- **What you should do**: When the string "active" is part of a line below, that line should be copied.

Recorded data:
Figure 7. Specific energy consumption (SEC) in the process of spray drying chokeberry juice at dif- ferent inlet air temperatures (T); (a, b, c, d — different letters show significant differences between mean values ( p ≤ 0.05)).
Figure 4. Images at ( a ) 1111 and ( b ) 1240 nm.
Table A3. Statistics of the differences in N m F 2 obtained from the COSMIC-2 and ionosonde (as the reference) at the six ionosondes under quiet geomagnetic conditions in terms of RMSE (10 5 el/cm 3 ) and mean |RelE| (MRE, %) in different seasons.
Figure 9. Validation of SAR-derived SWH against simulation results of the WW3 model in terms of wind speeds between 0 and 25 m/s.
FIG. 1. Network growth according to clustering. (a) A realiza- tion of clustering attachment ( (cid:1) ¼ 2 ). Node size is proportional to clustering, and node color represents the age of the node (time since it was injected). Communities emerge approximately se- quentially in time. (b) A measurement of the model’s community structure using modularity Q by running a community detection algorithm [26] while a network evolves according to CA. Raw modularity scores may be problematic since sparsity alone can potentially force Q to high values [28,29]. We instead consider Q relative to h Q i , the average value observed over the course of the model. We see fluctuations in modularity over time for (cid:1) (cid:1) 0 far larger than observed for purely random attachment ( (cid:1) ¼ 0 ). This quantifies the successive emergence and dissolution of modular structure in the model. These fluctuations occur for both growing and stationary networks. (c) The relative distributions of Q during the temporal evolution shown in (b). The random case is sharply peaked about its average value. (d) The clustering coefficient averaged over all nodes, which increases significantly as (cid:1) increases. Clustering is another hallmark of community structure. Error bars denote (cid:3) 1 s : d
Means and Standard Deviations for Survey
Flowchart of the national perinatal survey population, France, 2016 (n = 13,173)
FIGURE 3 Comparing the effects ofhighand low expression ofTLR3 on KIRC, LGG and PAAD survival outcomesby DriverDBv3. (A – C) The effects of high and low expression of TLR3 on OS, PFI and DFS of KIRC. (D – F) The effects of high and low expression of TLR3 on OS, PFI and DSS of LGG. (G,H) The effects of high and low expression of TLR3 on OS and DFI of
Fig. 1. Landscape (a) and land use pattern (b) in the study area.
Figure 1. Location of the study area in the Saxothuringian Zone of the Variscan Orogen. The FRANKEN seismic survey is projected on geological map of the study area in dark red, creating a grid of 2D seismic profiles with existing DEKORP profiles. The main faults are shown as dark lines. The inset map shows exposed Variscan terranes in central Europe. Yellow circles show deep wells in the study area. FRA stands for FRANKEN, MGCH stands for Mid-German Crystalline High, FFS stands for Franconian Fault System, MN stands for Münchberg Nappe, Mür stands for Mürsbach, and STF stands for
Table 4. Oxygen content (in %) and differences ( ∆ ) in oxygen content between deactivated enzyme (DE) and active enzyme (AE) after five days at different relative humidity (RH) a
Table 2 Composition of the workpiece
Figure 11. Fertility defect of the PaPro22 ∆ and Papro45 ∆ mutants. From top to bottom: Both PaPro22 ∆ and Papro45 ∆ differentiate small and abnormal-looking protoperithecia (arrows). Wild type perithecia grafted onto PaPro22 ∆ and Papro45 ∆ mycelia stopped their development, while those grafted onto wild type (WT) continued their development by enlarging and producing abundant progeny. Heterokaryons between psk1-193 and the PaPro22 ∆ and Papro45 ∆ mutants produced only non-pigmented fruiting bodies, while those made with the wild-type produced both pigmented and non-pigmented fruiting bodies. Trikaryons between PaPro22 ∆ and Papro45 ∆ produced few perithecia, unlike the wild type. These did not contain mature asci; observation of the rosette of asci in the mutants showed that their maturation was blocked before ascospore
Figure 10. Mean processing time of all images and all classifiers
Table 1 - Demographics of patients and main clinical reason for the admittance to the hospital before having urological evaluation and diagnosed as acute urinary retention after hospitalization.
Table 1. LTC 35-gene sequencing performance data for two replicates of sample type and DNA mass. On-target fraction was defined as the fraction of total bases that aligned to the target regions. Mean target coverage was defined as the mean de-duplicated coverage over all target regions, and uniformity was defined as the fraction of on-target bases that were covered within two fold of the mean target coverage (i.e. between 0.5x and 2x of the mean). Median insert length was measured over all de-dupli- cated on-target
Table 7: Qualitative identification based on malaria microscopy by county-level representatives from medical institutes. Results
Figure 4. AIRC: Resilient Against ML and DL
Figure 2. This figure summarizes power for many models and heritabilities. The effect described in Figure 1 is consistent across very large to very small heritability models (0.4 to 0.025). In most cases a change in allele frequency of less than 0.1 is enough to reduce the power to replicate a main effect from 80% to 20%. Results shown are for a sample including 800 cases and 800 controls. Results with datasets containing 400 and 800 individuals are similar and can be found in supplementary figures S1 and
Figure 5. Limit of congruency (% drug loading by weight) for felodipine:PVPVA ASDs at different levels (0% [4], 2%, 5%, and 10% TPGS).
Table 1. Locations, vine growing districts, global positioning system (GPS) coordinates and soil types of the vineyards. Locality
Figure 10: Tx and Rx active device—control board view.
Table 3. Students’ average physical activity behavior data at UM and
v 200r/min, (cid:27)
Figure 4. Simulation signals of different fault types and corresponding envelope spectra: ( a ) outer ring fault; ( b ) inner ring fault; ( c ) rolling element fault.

- **Response to this task**:
Table 4. Oxygen content (in %) and differences ( ∆ ) in oxygen content between deactivated enzyme (DE) and active enzyme (AE) after five days at different relative humidity (RH) a
Figure 10: Tx and Rx active device—control board view.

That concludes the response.